== Extract provided ==
Clint: The man with no shame
Clint Eastwood always nurtured the image of a family man far removed from the anti-heroes he plays on screen. But now, a new book exposes the real man a violent, mean-spirited, tight-fisted serial philanderer who beat his first wife, conducted a string of affairs throughout his career, fathered several children outside of wedlock, forced two of his lovers, including long-time partner Sondra Locke, to have abortions. Pat Stacey reports
He's the most enduring star in Hollywood. A man who, 35 years after his transformation from TV cowboy in Rawhide to international movie star in the influential spaghetti western A Fistful of Dollars, still carries considerable box-office clout.
And, according to a new book dissecting the myth of Clint Eastwood, he's also a violent, mean-spirited, tight-fisted serial philanderer who beat his first wife, conducted a string of affairs throughout his career, fathered several children outside of wedlock, forced two of his lovers, including long-time partner Sondra Locke, to have abortions and, when it suited his needs (which was often), discarded women like used tissues.
In The Life and Legend of Clint Eastwood, Patrick McGilligan demolishes the popular portrait of the star-director as a shy homebody, light years away from the macho image of his earlier films like Dirty Harry, who prefers listening to jazz to attending Tinseltown parties.
In fact, McGilligan asserts, Eastwood's reputation as a formidable seducer and ruthless lover was already in place by the time he got his big break in Rawhide in 1959. He married Maggie Johnson, a former swimsuit model whose paycheques supported the young would-be actor during the first years of their marriage, in 1953, but Eastwood didn't let that stop him from bedding a string of women, on a daily basis, in his on-set trailer.
According to regular Rawhide actress Karen Sharpe: ``There was a girlfriend with a job that ensured she'd be there everyday. She didn't seem to have any work in particular, other than being with Clint at lunch.''
Among Eastwood's more high-profile conquests during this period was Jane Brolin, then married to Barbra Streisand's current husband James Brolin. According to some of Eastwood's old circle, while wife Maggie was longing to start a family, Eastwood compelled Jane to go to Mexico for an abortion, fearing that word of their affair would wreck both his marriage and his career. Eastwood and Maggie subsequently had two children, Kyle and Alison.

== Data in this exercise ==
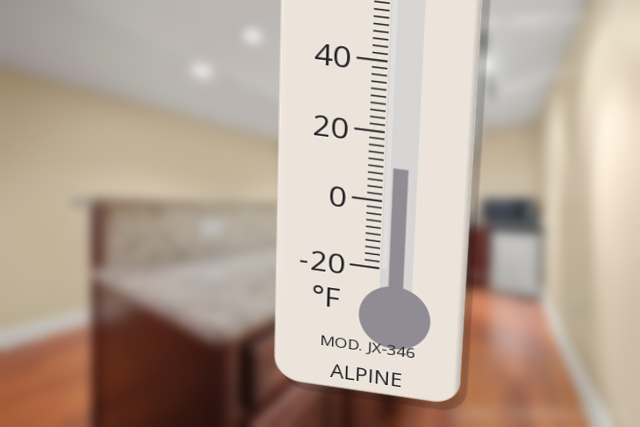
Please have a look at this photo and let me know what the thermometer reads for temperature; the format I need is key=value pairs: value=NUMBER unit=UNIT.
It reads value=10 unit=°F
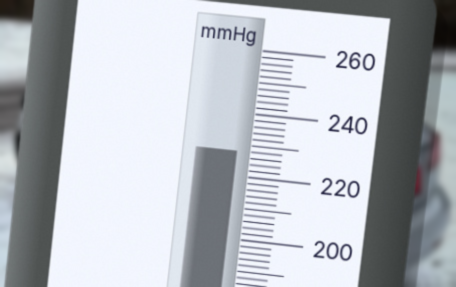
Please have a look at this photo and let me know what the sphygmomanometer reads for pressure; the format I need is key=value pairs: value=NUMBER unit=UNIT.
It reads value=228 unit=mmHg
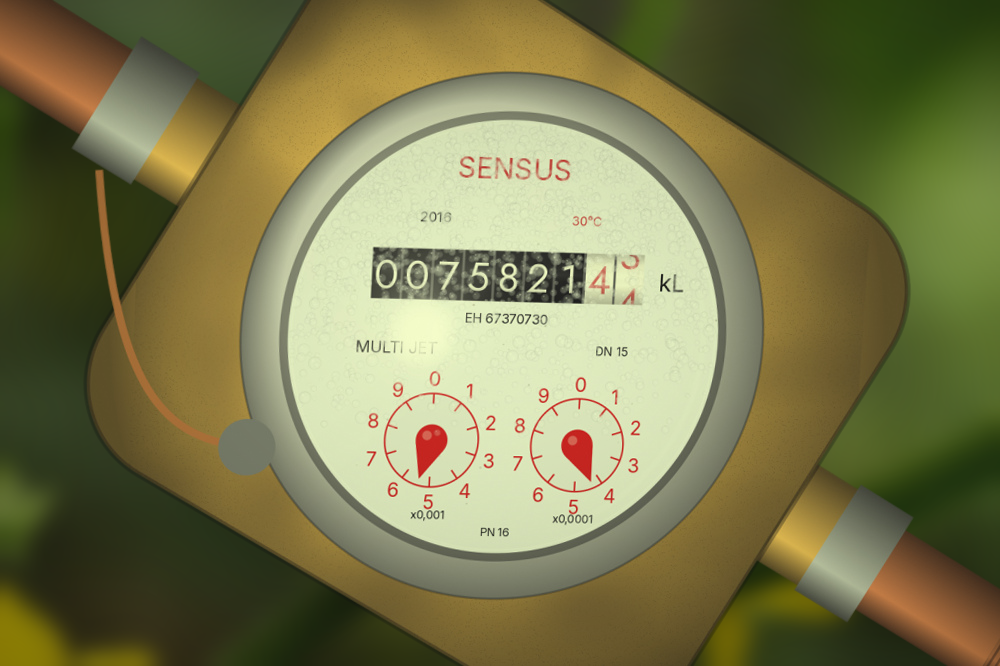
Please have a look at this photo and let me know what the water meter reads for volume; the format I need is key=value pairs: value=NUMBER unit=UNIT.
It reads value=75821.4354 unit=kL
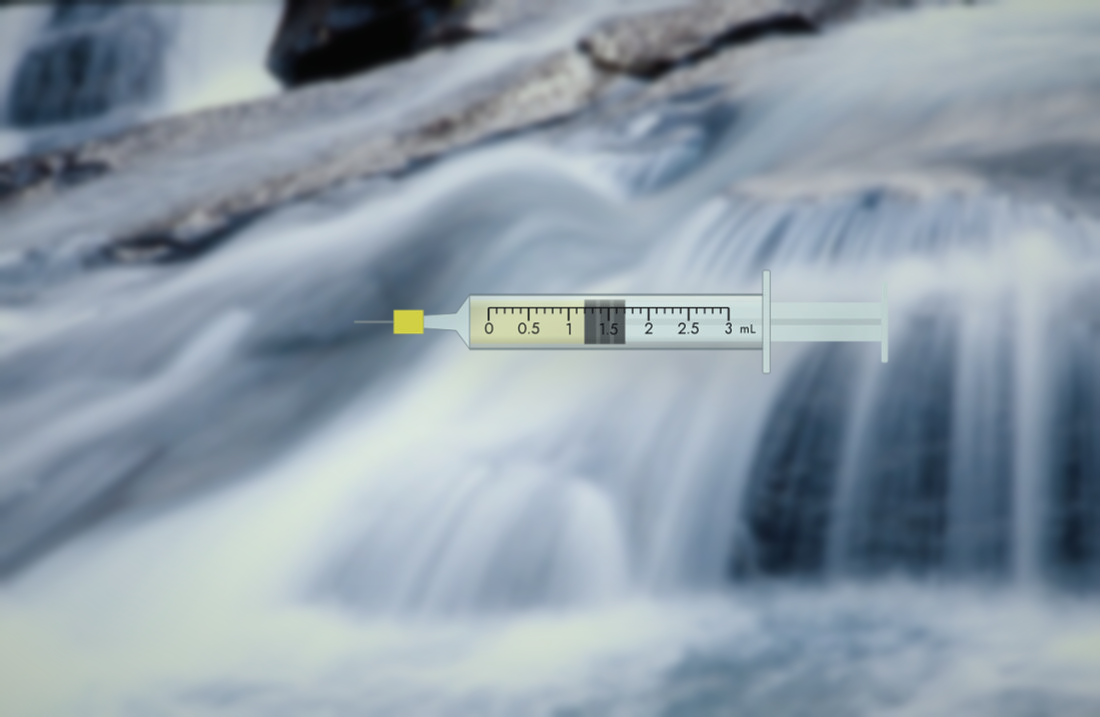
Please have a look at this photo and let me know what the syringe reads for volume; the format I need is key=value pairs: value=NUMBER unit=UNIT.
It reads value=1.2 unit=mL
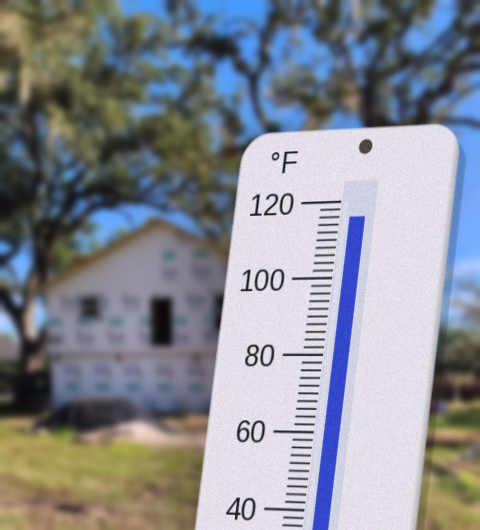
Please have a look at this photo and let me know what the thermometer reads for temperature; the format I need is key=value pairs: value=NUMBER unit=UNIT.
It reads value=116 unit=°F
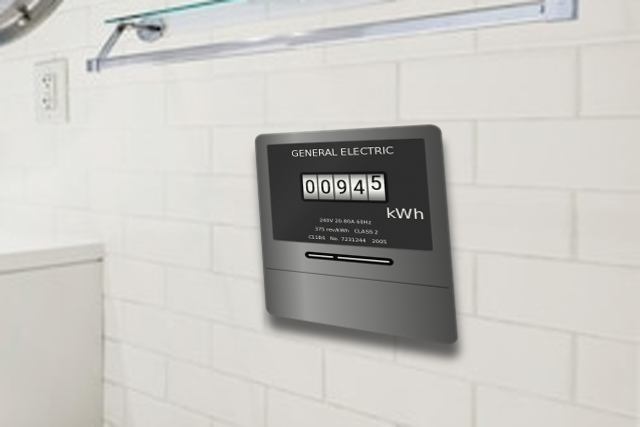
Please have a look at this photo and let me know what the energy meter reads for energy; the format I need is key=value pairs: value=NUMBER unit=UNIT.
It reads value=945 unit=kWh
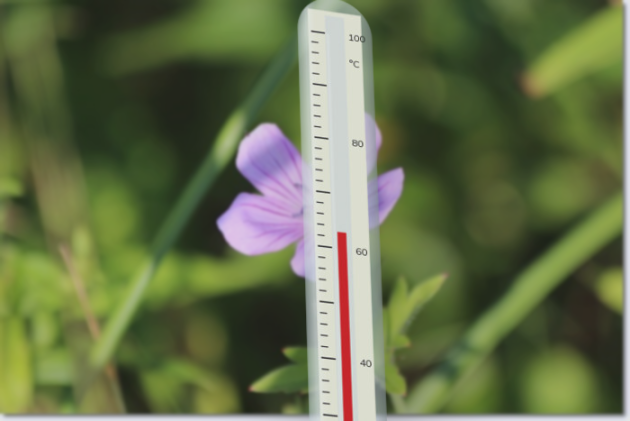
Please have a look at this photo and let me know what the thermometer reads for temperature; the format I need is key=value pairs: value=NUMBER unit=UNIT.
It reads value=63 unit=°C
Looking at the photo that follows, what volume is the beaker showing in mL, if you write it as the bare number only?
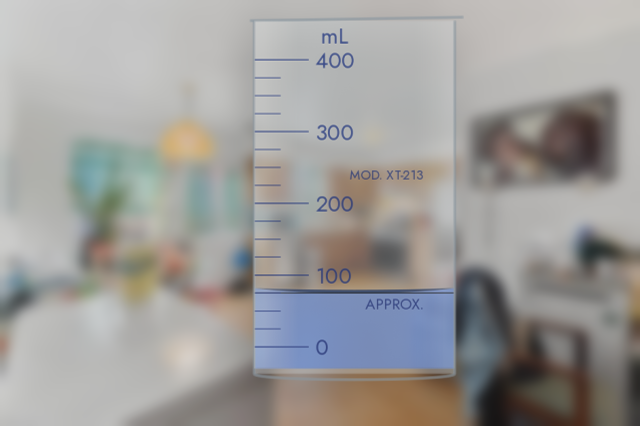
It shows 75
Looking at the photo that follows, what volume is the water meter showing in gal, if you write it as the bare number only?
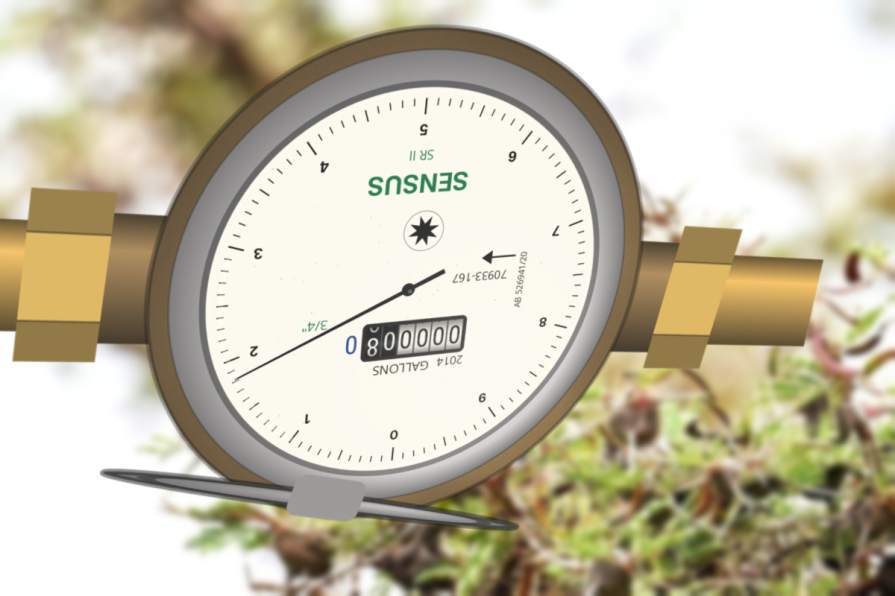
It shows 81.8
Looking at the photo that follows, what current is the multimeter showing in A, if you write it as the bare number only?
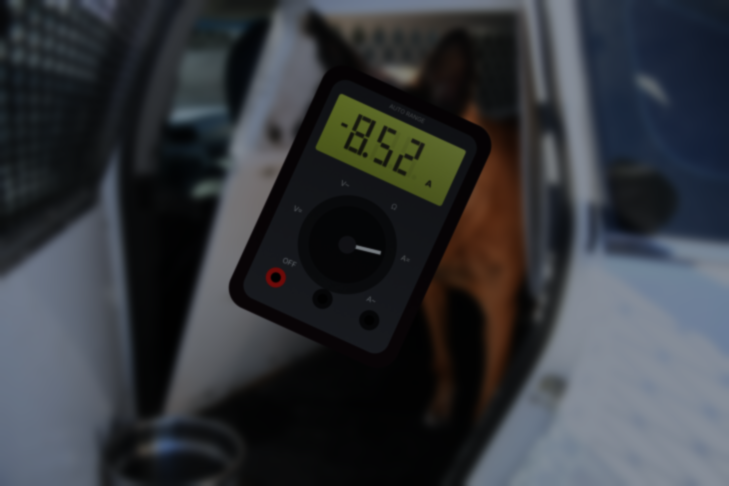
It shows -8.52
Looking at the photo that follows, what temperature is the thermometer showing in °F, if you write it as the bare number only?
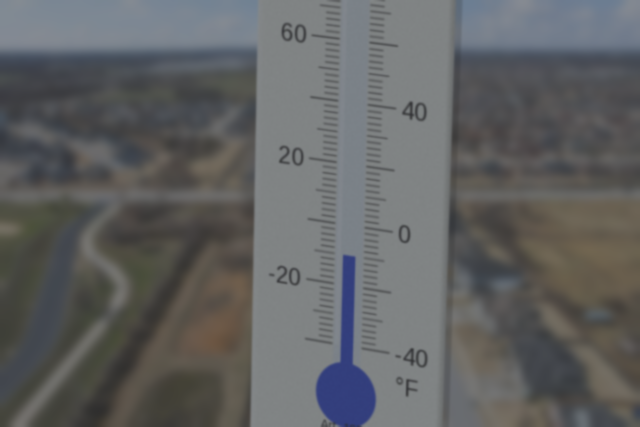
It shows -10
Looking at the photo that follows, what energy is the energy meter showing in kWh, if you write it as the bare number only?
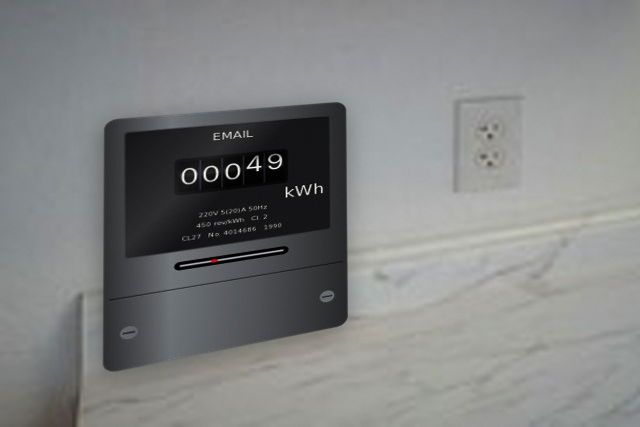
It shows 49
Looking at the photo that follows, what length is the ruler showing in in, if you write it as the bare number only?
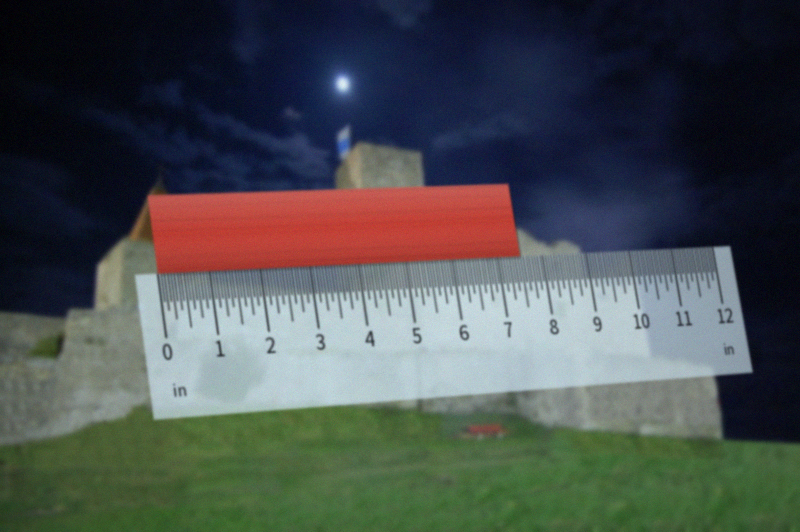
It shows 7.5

== Tasks to complete ==
• A. In the article about Clint Eastwood, rewrite the paragraph that begins "In fact, McGilligan asserts" in fewer words, keeping its main facts.
• B. Repeat the records word for word, starting at their beginning and ending with the line that contains "It reads value=116 unit=°F". Leave the pictures out.

== Completed exercise ==
• A. McGilligan says Eastwood was already known as a formidable seducer and ruthless lover by 1959, when Rawhide gave him his big break. In 1953 he had married Maggie Johnson, a former swimsuit model whose paychecks supported him in the early years. Even so, he bedded a string of women every day in his on-set trailer.

• B.
Please have a look at this photo and let me know what the thermometer reads for temperature; the format I need is key=value pairs: value=NUMBER unit=UNIT.
It reads value=10 unit=°F
Please have a look at this photo and let me know what the sphygmomanometer reads for pressure; the format I need is key=value pairs: value=NUMBER unit=UNIT.
It reads value=228 unit=mmHg
Please have a look at this photo and let me know what the water meter reads for volume; the format I need is key=value pairs: value=NUMBER unit=UNIT.
It reads value=75821.4354 unit=kL
Please have a look at this photo and let me know what the syringe reads for volume; the format I need is key=value pairs: value=NUMBER unit=UNIT.
It reads value=1.2 unit=mL
Please have a look at this photo and let me know what the thermometer reads for temperature; the format I need is key=value pairs: value=NUMBER unit=UNIT.
It reads value=116 unit=°F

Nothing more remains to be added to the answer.